Data in this exercise =
──────
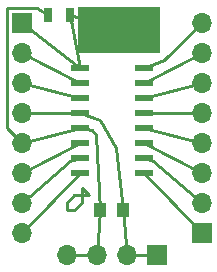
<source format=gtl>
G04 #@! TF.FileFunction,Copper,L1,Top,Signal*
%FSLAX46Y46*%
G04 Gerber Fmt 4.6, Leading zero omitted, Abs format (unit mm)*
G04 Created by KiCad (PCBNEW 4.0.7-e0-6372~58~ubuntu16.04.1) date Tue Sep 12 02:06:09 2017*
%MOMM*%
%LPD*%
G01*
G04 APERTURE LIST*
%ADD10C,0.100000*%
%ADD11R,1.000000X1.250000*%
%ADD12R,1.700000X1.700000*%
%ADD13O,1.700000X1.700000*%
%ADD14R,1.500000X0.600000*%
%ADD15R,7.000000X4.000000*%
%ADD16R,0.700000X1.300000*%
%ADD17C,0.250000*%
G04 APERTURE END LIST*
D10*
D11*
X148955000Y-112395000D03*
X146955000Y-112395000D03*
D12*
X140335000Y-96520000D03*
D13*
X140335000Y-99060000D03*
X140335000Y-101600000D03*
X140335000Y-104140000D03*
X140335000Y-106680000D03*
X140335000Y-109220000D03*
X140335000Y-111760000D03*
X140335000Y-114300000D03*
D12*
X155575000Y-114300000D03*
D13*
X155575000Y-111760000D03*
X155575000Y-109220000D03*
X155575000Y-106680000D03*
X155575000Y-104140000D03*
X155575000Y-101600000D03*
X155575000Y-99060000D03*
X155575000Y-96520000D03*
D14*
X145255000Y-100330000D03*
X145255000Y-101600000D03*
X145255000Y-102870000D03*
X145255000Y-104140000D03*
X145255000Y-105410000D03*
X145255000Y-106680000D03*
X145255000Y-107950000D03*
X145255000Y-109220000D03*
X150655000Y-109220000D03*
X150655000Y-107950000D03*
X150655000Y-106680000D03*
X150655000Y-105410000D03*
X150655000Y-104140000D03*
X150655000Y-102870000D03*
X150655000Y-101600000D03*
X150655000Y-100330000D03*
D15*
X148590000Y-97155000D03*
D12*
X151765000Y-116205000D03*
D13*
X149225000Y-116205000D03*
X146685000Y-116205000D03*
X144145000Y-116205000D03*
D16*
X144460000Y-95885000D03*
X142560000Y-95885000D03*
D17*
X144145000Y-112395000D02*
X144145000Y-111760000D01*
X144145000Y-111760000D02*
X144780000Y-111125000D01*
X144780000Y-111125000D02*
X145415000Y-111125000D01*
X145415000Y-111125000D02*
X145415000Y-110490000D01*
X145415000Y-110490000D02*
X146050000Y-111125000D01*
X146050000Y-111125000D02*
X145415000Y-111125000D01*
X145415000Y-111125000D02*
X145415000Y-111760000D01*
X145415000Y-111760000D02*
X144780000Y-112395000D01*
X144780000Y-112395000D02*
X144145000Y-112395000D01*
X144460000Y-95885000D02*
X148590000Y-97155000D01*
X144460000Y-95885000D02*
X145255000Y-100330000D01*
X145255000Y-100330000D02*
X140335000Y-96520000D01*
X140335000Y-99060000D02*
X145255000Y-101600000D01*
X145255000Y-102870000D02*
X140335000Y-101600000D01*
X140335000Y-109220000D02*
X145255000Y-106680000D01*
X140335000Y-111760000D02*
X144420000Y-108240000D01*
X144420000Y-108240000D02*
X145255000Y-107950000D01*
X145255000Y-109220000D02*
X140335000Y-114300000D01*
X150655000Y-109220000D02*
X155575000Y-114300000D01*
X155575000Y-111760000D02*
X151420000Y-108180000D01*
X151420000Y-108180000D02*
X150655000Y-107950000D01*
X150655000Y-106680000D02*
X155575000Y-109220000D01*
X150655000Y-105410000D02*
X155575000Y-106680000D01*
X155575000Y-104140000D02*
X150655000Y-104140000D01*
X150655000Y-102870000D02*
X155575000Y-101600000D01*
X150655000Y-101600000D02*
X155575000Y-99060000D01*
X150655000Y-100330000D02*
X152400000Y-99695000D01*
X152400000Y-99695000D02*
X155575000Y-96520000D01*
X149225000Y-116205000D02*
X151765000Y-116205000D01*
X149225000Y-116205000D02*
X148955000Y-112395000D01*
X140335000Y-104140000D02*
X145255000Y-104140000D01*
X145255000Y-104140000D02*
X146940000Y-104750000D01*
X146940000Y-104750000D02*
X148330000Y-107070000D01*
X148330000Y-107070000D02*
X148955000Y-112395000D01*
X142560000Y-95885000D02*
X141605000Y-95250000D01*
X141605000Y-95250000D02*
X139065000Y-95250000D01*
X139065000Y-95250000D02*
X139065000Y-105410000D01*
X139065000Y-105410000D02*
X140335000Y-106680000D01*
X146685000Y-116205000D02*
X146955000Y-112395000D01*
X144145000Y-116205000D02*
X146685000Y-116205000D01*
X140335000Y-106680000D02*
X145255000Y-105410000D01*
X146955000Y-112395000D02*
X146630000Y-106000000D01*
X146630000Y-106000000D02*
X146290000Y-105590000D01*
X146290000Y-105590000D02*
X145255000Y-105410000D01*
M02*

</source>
──────
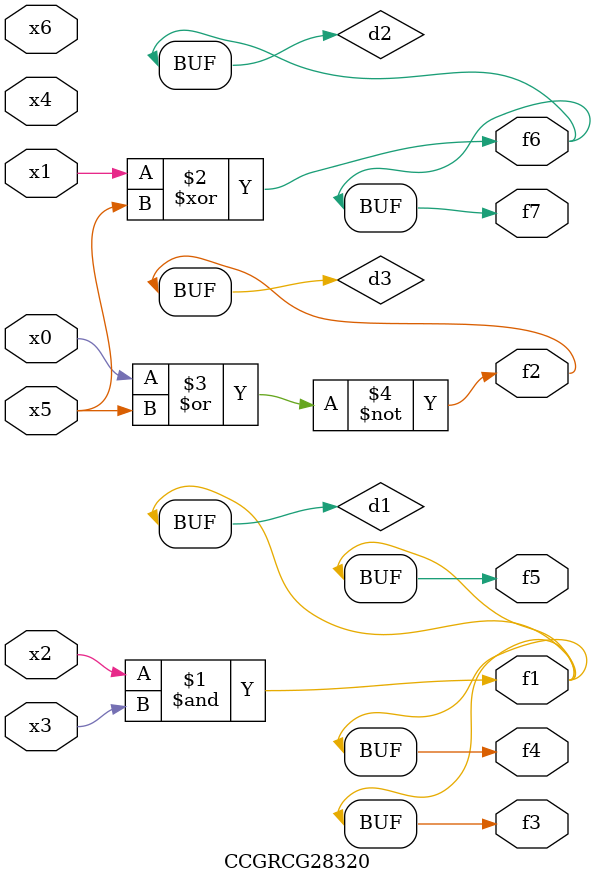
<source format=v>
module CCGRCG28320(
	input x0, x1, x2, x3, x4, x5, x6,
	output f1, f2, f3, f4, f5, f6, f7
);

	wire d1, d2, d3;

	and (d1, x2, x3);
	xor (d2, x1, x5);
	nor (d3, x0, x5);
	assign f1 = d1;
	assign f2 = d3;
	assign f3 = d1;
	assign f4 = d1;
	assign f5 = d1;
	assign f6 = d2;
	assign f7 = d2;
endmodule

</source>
──────
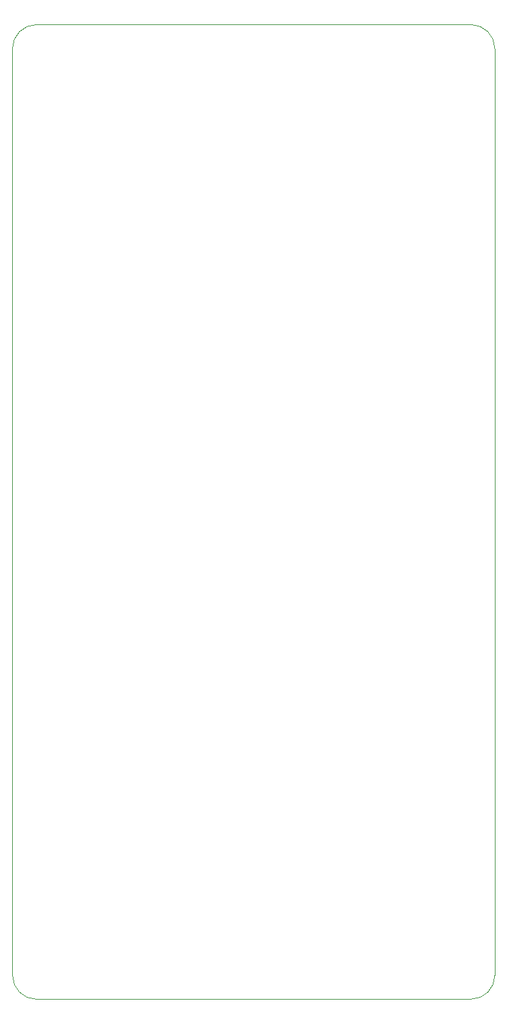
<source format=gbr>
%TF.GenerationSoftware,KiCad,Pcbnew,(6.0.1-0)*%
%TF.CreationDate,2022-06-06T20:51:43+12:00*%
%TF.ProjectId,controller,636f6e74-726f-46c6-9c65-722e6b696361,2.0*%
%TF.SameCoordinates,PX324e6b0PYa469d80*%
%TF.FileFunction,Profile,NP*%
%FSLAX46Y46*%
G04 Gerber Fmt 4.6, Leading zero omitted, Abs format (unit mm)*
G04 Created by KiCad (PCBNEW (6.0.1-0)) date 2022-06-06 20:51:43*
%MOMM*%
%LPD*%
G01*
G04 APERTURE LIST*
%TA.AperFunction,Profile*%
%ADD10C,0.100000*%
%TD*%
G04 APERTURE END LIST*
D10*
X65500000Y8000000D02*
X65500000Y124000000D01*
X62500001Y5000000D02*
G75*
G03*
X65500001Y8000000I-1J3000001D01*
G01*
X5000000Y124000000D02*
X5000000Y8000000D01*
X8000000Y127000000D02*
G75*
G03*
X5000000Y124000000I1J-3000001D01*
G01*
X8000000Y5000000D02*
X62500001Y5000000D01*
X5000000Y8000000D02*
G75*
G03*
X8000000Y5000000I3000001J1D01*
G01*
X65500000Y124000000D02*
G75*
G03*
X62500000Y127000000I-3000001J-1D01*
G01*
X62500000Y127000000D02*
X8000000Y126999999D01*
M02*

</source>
──────
Your assignment = Would you please write out, exactly and with no other lines, the stretch of the listing above from the line containing "X145255000Y-102870000D02*" through the line containing "X140335000Y-104140000D02*"?

Written response =
X145255000Y-102870000D02*
X140335000Y-101600000D01*
X140335000Y-109220000D02*
X145255000Y-106680000D01*
X140335000Y-111760000D02*
X144420000Y-108240000D01*
X144420000Y-108240000D02*
X145255000Y-107950000D01*
X145255000Y-109220000D02*
X140335000Y-114300000D01*
X150655000Y-109220000D02*
X155575000Y-114300000D01*
X155575000Y-111760000D02*
X151420000Y-108180000D01*
X151420000Y-108180000D02*
X150655000Y-107950000D01*
X150655000Y-106680000D02*
X155575000Y-109220000D01*
X150655000Y-105410000D02*
X155575000Y-106680000D01*
X155575000Y-104140000D02*
X150655000Y-104140000D01*
X150655000Y-102870000D02*
X155575000Y-101600000D01*
X150655000Y-101600000D02*
X155575000Y-99060000D01*
X150655000Y-100330000D02*
X152400000Y-99695000D01*
X152400000Y-99695000D02*
X155575000Y-96520000D01*
X149225000Y-116205000D02*
X151765000Y-116205000D01*
X149225000Y-116205000D02*
X148955000Y-112395000D01*
X140335000Y-104140000D02*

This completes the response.